- Opening Delimiter -

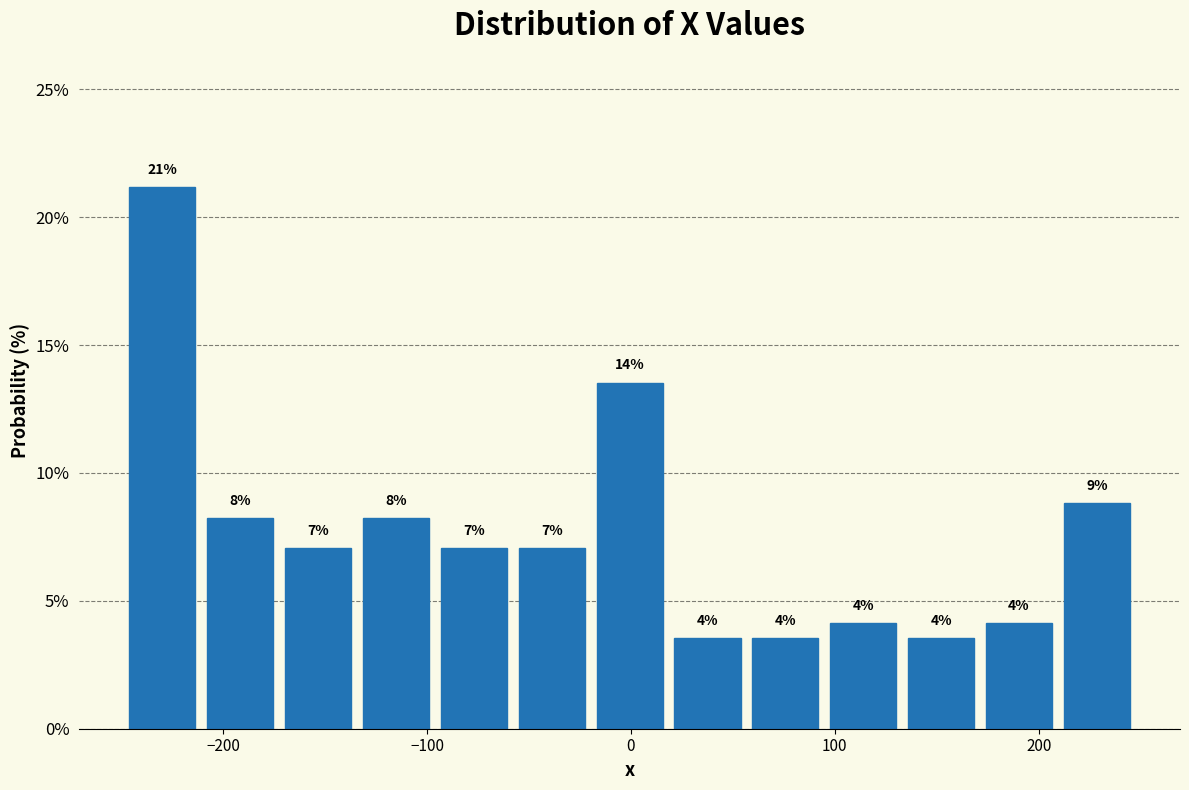

Read against the x-axis, roughly where is the centre of the tallest bar?

-230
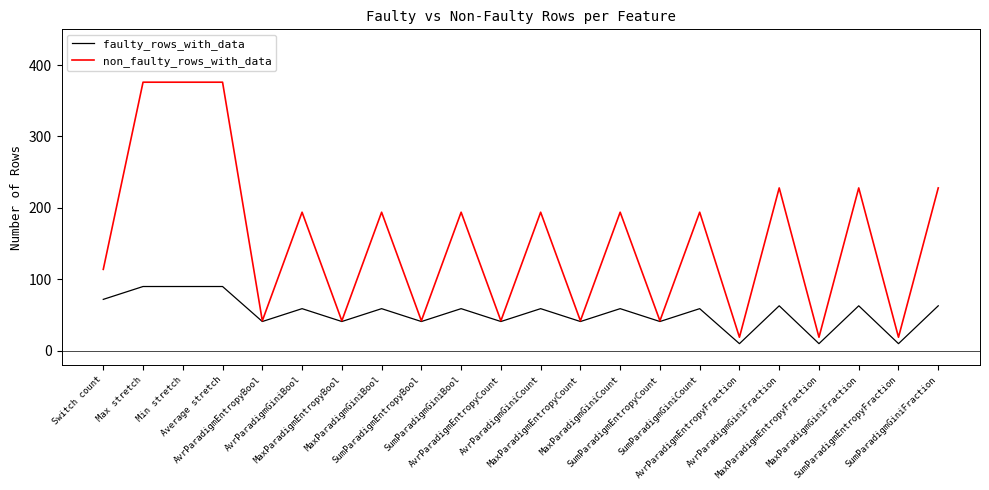

Is this an area chart (filled region under the line)?

No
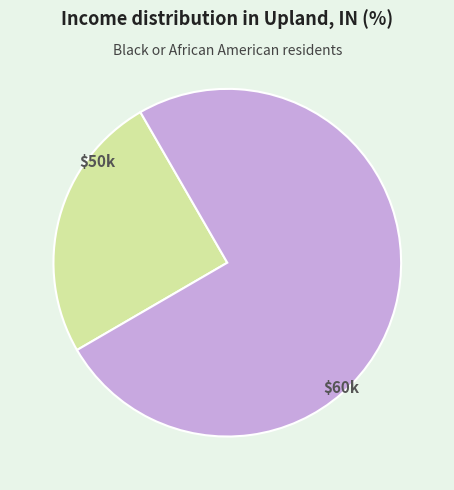

Which category has the biggest portion of the pie?

$60k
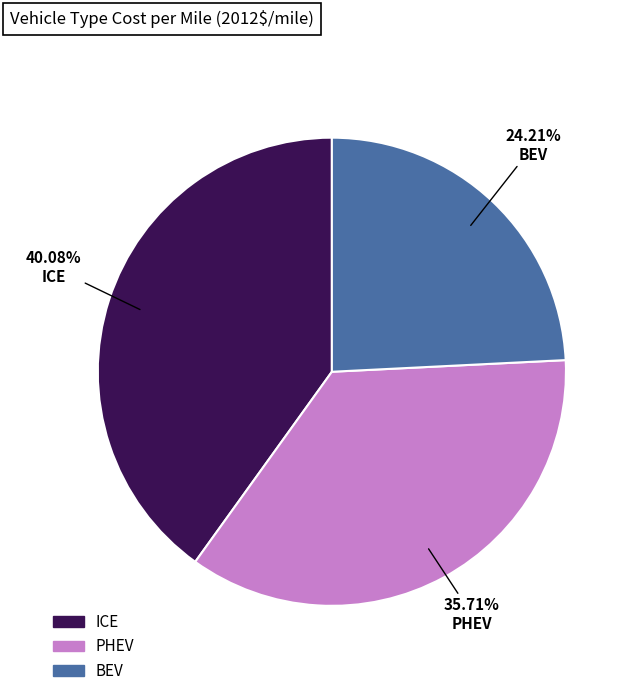

True or false: BEV accounts for 24% of the total.

True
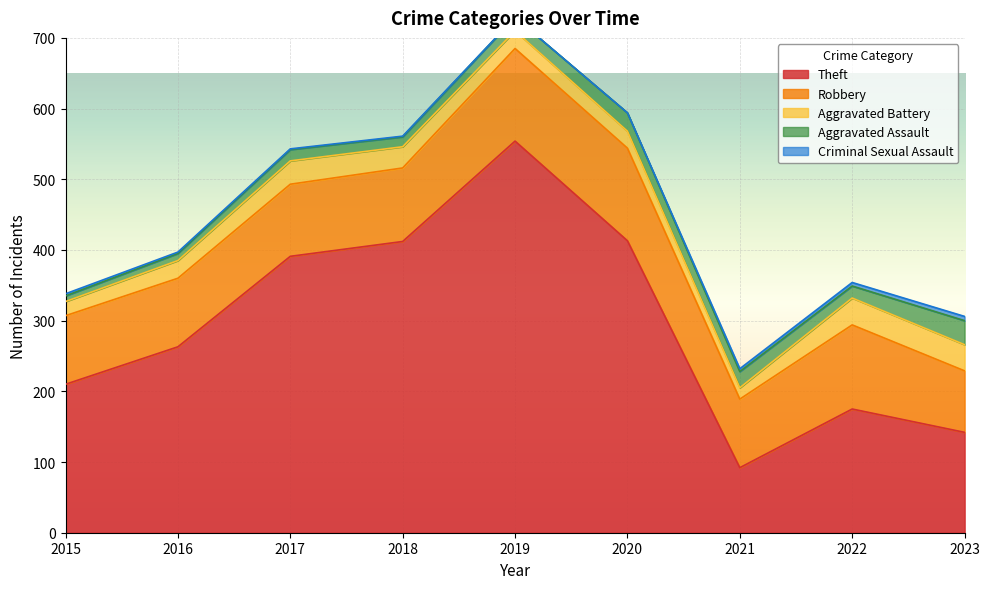

How many categories are shown in the chart?

9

- Closing Delimiter -

> **Prompt**:
Please pull out every line in the data above that contains the word "chart", and list those lines.

> **Solution below**:
Is this an area chart (filled region under the line)?
How many categories are shown in the chart?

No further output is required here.